Battles over the pigskin have been raging in Cloverdale Athletic Park for more than three decades. The popular athletic ground has been home to football since before the first artificial turf field went in.

The Cloverdale Community Football Association (CCFA) has been providing opportunities for kids to play football in the park since 1992.

Yeera Sami, president of the CCFA, said his football association was playing on a grass field at Cloverdale Athletic Park (CAP) for more than a decade before the city changed it over to turf. He said despite being one of the stakeholders, along with soccer and field hockey at the time, they almost didn’t get a football field put in when the changeover occurred 20 years ago.

Nevertheless, Sami said it was the CCFA in the end who was responsible for getting the Canadian Football-sized football field put in at CAP.

“We helped pay for part of it,” said Sami. “We put the money up to cover the two end zones, but it wasn’t going to go in at first.”

As for the reasons CCFA helped pay for part of the football field, Sami said it fell to two: practicality and a love for Cloverdale and sports.

He said when CAP #1 first went in, it was only the second synthetic field in the city after one in Newton. Back then, in 2002, the city promised to bring football into a stakeholders meeting when the field planning process began, but Sami and CCFA didn’t hear from the city—one day trucks just showed up and started tearing up softball diamond #1 and a farmer’s field. (The new field was part of the expansion of CAP.) When the CCFA finally figured out what was going on, they were in shock.

“When I realized they were building an exclusive soccer field, I raised the issue with Parks and Rec.,” remembered Sami. “They said they didn’t have enough money to include football or any other sport in it.”
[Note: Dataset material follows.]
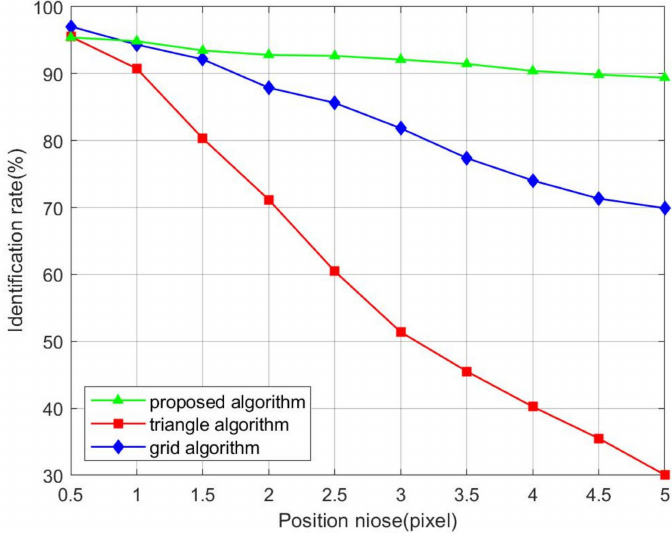
Figure 9. Effects of position noise on the identification rate at an angular velocity of 0 ◦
But Sami was adamant the field was multi-sport and wanted to include field hockey too. He said it was “the right thing to do” for sports in Cloverdale.

Sami said he got nowhere with City of Surrey staffers. Then, after several meetings with the project manager, Sami was told it would cost too much money—$300,000 alone for the underlay—to tack a couple of end zones onto the then exclusive soccer pitch.

Sami then started working the phone. He found a Canadian company, FieldTurf—headquartered in Montreal, that could do the same job for a fraction of the cost. Because of their unique product, FieldTurf did not use a separate, and extremely expensive underlay. At the time, FieldTurf had just put in the new playing surface for the Seattle Seahawks. “If it’s good enough for the NFL, why not Cloverdale?” Sami thought.

He then went to meet with the Parks and Rec. commission. He didn’t get anywhere with the commission either but there were two city councillors on the commission and they told Sami he needed to address mayor and council.

When Sami presented to council, his proposal was well received.

“Mayor and council liked my idea for a multi-sport field,” said Sami. “Once they agreed, they asked if football would pay for the two end zones, and we agreed to pay it.”

The budget for the two end zones? Only about $55,000 for FieldTurf. The CCFA paid it and the Canadian Football-sized field was built.

Today, along with the CCFA, the field is also used by many high schools for Grade 8, junior, and senior football games. Cloverdale’s Lord Tweedsmuir also uses the football field. And teams from Vancouver Island and the Interior use it too. Those teams “meet in the middle” to battle it out in Cloverdale.